◆ Task statement: Search term "potten": copy each line of the records that contains it.
** Dataset extract follows **
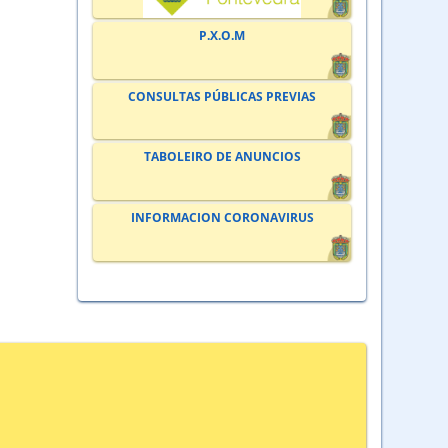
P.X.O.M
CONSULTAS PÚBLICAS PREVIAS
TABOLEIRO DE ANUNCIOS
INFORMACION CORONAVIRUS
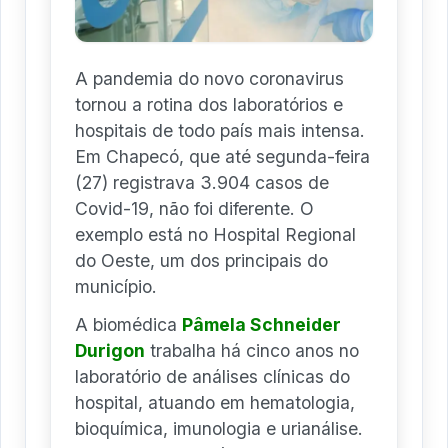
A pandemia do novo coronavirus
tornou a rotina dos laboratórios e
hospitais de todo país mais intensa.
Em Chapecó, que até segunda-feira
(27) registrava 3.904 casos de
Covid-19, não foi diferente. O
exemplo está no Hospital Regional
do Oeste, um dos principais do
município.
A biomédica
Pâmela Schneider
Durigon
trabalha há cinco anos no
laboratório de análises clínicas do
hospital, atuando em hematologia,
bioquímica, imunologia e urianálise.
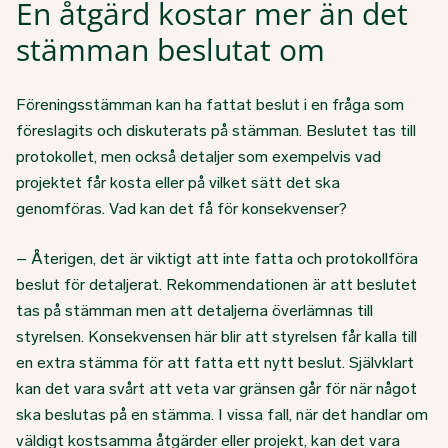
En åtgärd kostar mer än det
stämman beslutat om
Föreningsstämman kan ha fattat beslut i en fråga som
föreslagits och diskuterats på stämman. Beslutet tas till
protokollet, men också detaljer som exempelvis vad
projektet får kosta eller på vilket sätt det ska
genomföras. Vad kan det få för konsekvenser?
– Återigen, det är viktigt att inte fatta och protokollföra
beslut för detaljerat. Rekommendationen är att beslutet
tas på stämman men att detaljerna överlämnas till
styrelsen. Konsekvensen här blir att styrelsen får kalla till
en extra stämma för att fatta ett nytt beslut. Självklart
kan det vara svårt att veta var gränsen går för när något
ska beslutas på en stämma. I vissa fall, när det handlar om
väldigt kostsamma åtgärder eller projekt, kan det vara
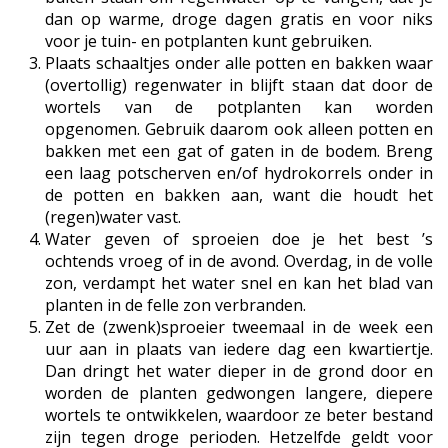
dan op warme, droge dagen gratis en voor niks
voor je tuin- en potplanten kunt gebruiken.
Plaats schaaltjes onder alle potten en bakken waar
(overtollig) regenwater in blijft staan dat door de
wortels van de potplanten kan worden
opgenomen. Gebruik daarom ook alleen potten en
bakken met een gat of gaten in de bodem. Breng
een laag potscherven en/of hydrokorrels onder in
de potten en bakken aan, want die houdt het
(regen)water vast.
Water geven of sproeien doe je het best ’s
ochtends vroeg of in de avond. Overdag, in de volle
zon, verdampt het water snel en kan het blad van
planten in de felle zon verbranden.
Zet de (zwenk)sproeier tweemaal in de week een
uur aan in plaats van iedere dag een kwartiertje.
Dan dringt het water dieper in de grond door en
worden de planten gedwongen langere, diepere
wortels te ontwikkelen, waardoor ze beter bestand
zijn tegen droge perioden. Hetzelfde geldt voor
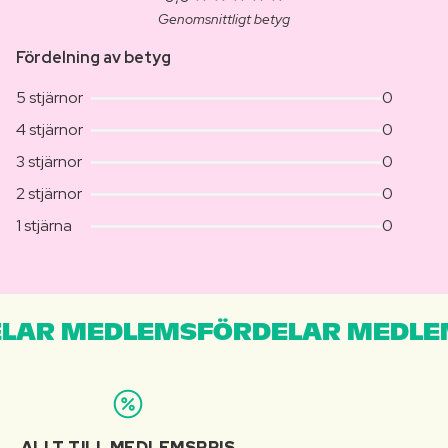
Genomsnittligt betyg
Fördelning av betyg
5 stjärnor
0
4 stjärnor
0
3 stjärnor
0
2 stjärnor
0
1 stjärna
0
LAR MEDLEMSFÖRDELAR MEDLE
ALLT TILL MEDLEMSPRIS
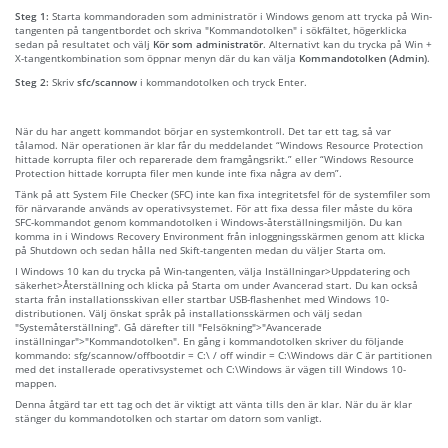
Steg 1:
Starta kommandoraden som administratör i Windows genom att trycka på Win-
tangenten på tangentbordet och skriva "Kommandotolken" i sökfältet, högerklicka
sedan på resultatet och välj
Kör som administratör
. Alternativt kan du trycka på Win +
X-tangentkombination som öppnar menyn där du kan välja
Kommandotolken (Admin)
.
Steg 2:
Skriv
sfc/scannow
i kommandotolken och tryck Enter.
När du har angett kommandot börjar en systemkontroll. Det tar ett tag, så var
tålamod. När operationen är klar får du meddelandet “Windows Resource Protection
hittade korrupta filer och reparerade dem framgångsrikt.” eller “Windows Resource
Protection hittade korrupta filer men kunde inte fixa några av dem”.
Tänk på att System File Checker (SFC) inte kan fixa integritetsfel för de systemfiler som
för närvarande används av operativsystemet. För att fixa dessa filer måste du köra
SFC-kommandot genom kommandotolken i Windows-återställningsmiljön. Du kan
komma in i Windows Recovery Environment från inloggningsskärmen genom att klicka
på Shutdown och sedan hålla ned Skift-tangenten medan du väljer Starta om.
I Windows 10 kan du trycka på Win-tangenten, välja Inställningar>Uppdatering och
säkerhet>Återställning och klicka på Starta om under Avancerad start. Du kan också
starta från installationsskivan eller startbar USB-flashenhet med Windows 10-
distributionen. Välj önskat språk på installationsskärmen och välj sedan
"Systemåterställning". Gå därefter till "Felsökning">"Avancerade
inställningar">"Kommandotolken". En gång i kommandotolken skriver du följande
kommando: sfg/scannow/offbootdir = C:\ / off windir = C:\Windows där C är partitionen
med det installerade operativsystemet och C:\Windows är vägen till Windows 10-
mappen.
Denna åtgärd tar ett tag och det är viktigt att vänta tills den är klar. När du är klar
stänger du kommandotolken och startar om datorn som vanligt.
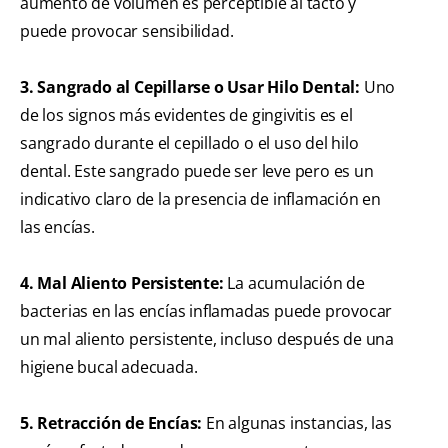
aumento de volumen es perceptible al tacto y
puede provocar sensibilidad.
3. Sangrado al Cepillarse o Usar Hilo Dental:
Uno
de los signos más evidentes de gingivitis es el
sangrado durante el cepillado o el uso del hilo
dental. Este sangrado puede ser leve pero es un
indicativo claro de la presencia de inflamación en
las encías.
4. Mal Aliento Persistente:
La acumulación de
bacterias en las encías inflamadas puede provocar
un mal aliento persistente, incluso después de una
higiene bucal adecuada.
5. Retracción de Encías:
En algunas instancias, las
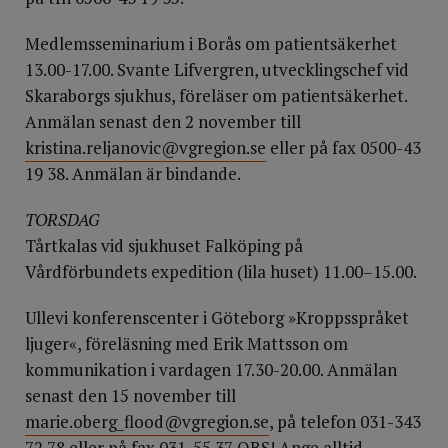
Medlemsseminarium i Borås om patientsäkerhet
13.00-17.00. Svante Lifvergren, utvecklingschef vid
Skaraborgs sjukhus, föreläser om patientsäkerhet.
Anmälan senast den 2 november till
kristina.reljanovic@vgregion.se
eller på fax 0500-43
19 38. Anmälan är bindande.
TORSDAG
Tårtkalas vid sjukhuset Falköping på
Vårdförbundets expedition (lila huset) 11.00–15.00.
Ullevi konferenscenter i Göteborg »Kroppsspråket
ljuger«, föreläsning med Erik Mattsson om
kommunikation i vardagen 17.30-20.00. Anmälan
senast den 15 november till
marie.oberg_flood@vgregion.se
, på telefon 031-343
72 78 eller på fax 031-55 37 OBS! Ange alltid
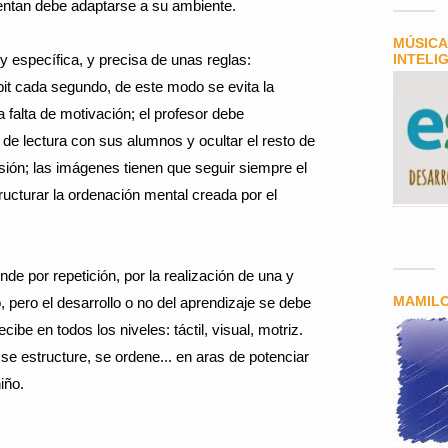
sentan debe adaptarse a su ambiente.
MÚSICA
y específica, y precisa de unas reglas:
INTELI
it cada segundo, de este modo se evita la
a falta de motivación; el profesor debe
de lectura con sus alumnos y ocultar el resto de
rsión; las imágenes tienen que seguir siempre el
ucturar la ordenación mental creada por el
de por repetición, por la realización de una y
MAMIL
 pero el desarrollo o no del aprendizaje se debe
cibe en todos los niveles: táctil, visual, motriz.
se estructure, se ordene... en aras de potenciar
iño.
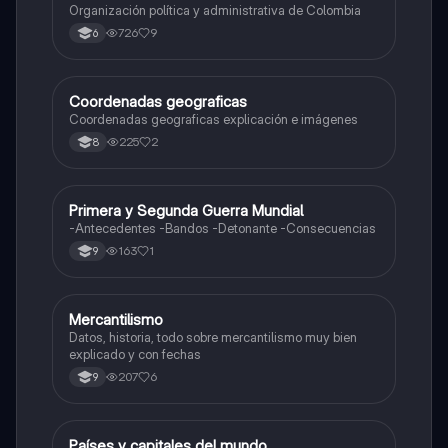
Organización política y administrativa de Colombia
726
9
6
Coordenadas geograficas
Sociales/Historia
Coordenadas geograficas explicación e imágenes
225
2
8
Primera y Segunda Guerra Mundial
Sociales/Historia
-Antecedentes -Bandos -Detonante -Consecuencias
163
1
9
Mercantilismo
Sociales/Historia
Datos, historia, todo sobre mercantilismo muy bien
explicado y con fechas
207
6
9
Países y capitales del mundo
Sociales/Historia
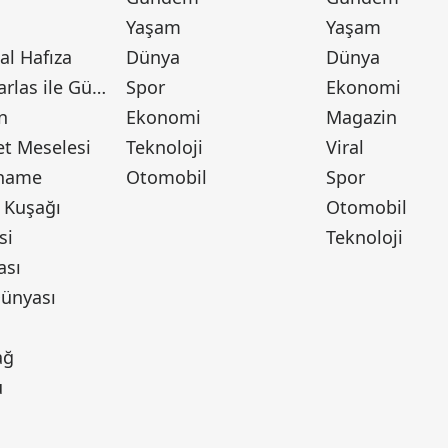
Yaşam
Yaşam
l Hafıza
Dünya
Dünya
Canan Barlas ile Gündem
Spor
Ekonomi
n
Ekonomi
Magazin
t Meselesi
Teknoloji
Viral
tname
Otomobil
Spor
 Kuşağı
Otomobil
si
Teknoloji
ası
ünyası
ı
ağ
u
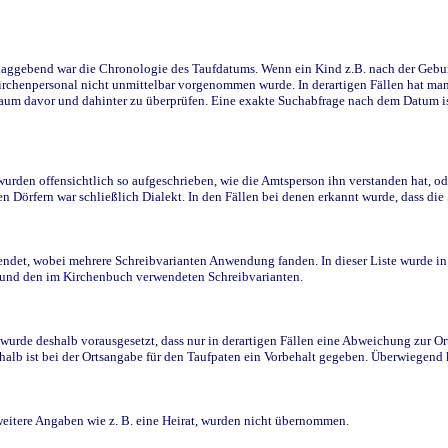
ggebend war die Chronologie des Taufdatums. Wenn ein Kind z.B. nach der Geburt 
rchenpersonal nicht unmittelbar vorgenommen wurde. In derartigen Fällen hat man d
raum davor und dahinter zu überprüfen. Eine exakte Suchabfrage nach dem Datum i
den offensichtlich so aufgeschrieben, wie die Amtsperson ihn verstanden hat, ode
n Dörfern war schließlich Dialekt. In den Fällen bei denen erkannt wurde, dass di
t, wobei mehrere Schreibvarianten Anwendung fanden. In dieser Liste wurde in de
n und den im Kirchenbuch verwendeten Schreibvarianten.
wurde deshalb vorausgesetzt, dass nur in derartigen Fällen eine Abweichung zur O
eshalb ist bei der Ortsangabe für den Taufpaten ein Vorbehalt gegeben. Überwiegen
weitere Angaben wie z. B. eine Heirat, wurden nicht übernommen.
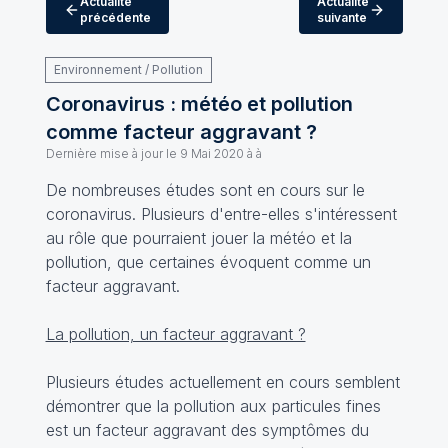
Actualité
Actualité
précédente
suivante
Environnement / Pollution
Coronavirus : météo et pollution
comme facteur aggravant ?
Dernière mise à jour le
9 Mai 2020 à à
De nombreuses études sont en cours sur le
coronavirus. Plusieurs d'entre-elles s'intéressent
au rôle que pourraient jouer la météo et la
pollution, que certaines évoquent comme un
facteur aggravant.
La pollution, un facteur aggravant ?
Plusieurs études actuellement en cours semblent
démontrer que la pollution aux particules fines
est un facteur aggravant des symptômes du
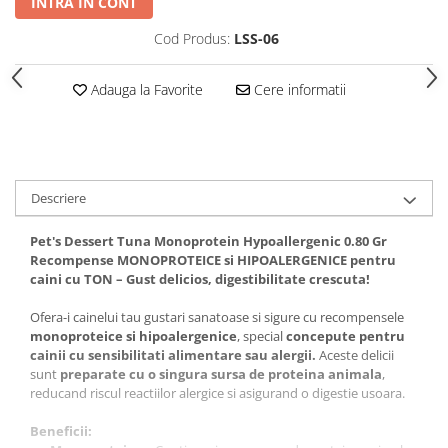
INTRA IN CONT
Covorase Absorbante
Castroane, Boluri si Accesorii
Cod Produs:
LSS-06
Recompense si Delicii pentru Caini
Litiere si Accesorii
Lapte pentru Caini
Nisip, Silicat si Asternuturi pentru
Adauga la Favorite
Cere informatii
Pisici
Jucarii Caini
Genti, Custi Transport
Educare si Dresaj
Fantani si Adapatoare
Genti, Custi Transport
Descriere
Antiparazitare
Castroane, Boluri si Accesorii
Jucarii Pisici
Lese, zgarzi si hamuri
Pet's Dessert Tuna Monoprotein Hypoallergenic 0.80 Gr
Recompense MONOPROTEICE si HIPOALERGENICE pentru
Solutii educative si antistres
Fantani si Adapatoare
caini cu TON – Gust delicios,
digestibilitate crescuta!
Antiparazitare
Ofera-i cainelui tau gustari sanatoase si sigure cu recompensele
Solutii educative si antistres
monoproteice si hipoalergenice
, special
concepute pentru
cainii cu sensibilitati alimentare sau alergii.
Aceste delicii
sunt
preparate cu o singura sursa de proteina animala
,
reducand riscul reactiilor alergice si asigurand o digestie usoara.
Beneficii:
** End of Dataset extract **
◆ Result of this exercise:
Plaats schaaltjes onder alle potten en bakken waar
opgenomen. Gebruik daarom ook alleen potten en
de potten en bakken aan, want die houdt het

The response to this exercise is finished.